**Excerpt to read**
Darren Aronofsky Is Teaming Up With…AI?

If you needed more convincing that Darren Aronofsky is only in the movie business to make people uncomfortable, then buckle up, because his next spectacle once again pushes the envelope in a way nobody asked for: A web series about the Revolutionary War, produced with AI.
Aronofsky’s AI production company Primordial Soup (yes, that’s the real name, and yes, it’s exactly as pretentious as it sounds) has unleashed On This Day… 1776 upon an unsuspecting world. The short-form series, created in partnership with Google DeepMind and distributed through Time Magazine’s YouTube channel, promises to recreate pivotal moments from America’s founding year using the magic of, uh, artificial intelligence.
Not cameras or elaborate historical set pieces. AI as in using the same models that are currently being scrutinized for plagiarism and copyright by thousands of artists around the world.
The series bills itself as a thoughtful hybrid approach, combining AI-generated visuals with SAG-AFTRA voice actors, human writers led by Lucas Sussman, and traditional post-production work. According to Time Studios president Ben Bitonti (per TechRadar), this represents “what thoughtful, creative, artist-led use of AI can look like—not replacing craft, but expanding what’s possible.”

**The task**
List every person named in the article about the AI web series On This Day… 1776.

**Information**
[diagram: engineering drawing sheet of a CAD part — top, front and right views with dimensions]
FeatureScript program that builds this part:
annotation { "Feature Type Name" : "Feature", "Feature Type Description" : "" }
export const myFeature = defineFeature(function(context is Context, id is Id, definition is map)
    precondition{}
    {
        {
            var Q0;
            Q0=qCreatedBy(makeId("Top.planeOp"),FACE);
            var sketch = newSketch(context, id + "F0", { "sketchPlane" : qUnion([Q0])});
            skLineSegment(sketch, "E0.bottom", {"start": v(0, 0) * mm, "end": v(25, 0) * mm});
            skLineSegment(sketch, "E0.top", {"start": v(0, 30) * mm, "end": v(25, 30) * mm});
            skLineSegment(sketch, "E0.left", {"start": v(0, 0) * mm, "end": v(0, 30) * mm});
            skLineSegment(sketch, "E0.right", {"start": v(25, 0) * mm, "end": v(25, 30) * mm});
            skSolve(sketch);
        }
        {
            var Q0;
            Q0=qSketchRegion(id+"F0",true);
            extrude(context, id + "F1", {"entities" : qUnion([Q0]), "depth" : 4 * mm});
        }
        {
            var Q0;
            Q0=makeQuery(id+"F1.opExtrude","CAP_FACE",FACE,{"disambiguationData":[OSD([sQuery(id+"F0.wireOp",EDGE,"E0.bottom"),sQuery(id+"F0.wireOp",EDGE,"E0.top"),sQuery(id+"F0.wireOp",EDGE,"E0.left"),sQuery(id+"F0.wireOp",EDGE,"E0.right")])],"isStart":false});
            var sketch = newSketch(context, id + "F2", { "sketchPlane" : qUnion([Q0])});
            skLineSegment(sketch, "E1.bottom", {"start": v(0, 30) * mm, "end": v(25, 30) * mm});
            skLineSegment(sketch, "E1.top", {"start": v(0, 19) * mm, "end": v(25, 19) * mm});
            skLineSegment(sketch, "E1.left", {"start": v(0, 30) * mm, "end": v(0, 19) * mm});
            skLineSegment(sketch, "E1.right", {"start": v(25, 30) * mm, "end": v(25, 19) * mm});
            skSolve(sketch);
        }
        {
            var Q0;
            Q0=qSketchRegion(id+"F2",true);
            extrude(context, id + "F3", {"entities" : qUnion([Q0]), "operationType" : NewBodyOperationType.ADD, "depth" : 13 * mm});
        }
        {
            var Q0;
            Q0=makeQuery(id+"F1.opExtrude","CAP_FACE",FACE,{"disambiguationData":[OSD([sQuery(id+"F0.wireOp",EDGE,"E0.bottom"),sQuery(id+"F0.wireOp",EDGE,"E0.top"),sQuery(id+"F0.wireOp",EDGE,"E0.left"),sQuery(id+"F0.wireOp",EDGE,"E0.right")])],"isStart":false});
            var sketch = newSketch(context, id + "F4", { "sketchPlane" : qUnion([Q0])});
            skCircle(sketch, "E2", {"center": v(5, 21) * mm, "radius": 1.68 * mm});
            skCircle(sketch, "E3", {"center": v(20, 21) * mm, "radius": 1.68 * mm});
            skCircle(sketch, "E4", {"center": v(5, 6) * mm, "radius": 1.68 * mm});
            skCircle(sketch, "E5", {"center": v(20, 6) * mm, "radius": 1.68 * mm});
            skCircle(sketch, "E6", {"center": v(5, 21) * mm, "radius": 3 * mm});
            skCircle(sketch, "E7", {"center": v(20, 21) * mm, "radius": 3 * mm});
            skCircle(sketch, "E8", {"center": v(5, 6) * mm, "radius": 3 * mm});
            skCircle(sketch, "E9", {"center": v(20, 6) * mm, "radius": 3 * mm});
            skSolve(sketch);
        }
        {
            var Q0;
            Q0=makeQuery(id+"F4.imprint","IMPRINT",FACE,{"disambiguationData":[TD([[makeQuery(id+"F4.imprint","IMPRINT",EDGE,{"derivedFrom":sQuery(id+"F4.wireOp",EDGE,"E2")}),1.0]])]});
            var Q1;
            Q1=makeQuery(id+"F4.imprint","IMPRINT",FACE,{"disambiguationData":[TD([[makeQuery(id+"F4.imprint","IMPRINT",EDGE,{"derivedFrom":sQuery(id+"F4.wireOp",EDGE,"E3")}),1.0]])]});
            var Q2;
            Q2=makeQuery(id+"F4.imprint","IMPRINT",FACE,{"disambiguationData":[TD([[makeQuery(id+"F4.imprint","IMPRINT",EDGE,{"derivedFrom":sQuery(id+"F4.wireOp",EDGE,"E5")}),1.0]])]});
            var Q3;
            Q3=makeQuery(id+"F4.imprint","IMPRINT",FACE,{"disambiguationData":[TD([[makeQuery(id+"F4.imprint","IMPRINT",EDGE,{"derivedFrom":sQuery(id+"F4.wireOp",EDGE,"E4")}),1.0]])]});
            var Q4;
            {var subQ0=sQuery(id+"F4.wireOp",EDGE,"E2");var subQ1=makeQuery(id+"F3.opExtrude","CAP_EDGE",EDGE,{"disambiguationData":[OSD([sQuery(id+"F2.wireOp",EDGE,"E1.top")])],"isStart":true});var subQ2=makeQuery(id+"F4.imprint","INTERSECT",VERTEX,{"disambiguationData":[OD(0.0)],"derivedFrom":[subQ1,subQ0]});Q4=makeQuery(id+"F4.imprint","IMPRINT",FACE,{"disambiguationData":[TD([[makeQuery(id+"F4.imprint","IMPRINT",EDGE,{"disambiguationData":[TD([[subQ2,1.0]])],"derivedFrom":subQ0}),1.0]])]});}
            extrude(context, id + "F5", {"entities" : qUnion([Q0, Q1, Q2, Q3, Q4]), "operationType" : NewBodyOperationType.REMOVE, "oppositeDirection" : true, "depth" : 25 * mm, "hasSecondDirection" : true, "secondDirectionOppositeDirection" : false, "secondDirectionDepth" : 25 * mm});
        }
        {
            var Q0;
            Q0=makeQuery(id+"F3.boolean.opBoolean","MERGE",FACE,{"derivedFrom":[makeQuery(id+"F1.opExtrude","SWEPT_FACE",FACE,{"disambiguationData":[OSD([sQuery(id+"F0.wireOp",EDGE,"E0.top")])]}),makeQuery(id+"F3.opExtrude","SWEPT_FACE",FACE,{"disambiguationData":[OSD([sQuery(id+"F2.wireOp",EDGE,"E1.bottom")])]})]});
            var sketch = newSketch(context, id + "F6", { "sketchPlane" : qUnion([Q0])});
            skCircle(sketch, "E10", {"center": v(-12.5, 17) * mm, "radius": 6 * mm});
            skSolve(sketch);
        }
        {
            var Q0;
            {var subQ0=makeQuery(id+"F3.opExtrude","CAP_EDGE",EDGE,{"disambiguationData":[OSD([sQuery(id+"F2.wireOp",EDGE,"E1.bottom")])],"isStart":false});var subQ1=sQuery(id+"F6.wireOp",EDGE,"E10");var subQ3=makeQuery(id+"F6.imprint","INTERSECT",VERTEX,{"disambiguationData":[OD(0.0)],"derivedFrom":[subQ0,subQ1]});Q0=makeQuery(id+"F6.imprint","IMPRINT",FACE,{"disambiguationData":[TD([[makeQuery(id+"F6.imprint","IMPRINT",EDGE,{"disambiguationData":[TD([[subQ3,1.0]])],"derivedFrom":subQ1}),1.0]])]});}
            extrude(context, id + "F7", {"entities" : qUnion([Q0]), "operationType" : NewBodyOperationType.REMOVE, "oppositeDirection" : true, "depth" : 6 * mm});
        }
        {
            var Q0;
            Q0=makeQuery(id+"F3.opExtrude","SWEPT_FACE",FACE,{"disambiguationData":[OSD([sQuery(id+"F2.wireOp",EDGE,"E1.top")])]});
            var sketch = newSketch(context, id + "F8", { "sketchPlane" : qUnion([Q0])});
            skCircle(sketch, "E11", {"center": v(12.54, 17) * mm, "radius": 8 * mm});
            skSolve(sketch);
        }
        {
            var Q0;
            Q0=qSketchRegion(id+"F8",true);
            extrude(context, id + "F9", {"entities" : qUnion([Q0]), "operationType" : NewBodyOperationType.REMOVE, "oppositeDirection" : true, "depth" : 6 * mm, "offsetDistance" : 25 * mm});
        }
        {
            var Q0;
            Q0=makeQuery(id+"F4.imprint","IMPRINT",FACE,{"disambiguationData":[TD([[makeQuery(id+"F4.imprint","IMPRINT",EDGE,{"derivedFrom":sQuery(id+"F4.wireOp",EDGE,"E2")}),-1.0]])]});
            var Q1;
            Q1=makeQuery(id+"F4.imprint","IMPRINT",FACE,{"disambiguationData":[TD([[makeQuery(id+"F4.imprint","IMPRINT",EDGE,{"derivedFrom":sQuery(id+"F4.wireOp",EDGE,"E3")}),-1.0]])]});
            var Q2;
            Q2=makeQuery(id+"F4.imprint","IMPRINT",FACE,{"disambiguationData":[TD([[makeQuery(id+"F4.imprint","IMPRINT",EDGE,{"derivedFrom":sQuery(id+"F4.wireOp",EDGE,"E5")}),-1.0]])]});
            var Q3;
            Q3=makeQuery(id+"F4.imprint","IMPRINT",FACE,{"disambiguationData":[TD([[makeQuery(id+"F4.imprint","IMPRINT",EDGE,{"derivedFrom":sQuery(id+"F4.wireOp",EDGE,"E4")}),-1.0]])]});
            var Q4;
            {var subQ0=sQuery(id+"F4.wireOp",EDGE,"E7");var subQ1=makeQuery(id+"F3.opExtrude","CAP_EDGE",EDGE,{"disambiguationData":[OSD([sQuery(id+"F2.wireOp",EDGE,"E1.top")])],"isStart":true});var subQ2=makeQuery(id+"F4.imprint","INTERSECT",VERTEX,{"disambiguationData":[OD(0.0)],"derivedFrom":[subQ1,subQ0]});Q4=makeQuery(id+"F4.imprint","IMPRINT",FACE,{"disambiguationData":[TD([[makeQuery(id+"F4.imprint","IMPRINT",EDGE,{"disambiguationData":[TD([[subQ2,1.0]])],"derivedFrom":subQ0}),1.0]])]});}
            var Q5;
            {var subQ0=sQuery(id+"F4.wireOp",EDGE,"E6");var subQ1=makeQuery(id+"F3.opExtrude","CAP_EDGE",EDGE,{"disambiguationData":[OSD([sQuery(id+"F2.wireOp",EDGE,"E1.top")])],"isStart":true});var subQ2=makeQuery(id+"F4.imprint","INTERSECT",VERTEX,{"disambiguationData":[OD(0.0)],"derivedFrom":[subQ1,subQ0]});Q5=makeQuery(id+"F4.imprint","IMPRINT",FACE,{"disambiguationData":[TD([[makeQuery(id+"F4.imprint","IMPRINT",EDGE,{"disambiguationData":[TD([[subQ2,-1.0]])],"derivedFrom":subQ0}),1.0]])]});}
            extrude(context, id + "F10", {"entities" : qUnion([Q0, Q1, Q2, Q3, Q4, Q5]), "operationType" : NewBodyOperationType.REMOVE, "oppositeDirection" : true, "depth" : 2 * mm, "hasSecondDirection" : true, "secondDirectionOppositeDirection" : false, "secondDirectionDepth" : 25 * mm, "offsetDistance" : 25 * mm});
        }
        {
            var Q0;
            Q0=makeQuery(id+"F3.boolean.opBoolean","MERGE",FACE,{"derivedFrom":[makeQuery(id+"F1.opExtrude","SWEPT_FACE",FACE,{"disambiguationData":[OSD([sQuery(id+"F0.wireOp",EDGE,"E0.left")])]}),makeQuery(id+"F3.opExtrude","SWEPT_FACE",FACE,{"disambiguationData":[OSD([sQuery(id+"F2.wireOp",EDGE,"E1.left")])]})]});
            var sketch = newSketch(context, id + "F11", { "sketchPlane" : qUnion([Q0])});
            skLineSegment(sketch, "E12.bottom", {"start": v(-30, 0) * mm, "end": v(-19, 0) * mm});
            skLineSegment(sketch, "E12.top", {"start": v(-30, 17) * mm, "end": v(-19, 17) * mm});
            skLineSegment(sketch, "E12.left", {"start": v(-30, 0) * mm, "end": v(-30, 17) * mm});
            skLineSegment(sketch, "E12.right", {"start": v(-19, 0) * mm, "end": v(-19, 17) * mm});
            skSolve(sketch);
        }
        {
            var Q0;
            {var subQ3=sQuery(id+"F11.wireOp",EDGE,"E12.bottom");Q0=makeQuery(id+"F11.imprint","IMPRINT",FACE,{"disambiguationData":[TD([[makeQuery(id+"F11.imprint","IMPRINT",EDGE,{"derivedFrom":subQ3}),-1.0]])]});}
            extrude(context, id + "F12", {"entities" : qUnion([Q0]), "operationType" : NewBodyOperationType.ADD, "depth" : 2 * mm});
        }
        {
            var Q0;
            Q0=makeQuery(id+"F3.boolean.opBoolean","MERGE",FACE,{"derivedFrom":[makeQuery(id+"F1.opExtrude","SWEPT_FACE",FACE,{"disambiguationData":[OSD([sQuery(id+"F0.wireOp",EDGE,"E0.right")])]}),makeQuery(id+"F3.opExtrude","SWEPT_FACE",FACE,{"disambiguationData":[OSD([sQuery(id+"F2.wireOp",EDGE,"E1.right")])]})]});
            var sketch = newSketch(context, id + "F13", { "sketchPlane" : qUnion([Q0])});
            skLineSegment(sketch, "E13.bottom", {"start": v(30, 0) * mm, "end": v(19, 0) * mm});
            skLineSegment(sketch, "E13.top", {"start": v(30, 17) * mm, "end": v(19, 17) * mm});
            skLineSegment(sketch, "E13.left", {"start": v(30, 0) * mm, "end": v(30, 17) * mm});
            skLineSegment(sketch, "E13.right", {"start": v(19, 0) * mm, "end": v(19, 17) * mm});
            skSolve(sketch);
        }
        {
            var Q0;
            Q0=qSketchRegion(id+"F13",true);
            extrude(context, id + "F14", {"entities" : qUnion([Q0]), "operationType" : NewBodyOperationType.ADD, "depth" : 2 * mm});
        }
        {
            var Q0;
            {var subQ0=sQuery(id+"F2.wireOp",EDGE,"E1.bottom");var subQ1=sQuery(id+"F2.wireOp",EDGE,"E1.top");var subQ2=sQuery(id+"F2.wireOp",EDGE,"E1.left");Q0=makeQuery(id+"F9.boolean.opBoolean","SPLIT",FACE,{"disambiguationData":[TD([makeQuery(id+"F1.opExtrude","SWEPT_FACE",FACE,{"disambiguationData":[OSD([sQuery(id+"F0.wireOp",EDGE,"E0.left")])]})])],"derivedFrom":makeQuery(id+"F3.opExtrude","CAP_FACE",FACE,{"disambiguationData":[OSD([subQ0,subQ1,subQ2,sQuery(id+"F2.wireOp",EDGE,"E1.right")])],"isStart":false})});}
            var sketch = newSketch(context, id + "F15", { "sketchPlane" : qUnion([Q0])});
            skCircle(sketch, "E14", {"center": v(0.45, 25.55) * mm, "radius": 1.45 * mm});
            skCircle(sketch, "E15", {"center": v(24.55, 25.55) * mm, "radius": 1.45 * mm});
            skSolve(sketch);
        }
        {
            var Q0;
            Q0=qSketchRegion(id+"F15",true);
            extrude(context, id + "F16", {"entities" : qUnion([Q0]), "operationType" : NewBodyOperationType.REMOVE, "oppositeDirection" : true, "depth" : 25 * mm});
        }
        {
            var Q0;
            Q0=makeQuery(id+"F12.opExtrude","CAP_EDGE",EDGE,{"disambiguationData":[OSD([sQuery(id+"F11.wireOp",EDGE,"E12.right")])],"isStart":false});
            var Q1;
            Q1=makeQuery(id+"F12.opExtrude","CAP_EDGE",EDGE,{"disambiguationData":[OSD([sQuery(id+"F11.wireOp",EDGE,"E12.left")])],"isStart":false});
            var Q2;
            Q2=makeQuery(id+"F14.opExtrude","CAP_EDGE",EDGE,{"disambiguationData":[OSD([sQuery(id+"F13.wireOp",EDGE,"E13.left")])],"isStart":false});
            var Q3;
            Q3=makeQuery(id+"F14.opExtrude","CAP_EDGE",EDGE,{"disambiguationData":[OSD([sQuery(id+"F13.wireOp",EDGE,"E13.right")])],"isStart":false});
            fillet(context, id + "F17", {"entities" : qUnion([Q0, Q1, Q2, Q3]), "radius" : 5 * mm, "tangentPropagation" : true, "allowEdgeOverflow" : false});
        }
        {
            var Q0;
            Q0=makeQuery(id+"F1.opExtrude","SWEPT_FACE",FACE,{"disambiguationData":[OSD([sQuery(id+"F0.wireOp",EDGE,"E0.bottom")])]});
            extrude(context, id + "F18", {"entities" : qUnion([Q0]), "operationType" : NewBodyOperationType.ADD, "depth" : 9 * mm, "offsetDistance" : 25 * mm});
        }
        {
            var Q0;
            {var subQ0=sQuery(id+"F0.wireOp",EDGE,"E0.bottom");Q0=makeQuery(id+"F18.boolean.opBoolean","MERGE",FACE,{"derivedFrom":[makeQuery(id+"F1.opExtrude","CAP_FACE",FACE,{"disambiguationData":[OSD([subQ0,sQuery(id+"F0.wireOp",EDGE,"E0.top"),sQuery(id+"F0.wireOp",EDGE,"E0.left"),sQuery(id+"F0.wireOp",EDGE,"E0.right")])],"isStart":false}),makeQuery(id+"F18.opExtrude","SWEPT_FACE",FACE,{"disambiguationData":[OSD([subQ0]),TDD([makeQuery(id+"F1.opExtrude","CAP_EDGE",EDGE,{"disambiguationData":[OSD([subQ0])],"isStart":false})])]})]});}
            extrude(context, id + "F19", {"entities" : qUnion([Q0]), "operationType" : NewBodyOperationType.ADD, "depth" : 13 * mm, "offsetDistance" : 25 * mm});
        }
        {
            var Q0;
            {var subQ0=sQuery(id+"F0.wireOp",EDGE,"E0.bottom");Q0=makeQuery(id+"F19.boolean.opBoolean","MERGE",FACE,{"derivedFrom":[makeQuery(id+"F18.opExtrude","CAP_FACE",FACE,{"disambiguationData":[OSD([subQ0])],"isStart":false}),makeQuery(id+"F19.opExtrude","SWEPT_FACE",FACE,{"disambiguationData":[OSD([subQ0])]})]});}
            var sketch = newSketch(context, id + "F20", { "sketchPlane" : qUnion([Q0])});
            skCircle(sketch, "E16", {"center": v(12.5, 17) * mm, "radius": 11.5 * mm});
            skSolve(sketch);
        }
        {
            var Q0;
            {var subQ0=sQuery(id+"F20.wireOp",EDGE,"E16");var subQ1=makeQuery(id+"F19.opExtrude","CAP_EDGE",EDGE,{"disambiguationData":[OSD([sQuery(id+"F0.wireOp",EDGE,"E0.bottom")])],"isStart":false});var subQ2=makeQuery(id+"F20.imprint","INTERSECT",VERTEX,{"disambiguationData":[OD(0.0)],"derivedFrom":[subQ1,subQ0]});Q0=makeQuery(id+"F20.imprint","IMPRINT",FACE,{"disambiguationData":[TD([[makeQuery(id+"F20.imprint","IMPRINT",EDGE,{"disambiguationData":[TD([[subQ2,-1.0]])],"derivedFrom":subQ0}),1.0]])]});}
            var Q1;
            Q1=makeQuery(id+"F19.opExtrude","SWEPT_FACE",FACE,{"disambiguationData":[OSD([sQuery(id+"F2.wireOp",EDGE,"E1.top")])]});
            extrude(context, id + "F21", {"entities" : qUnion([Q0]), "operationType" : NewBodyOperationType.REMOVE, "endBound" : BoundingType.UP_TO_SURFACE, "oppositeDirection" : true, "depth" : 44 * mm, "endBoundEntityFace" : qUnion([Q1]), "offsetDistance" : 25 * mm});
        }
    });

**Answer to the problem**
Darren Aronofsky, Lucas Sussman, Ben Bitonti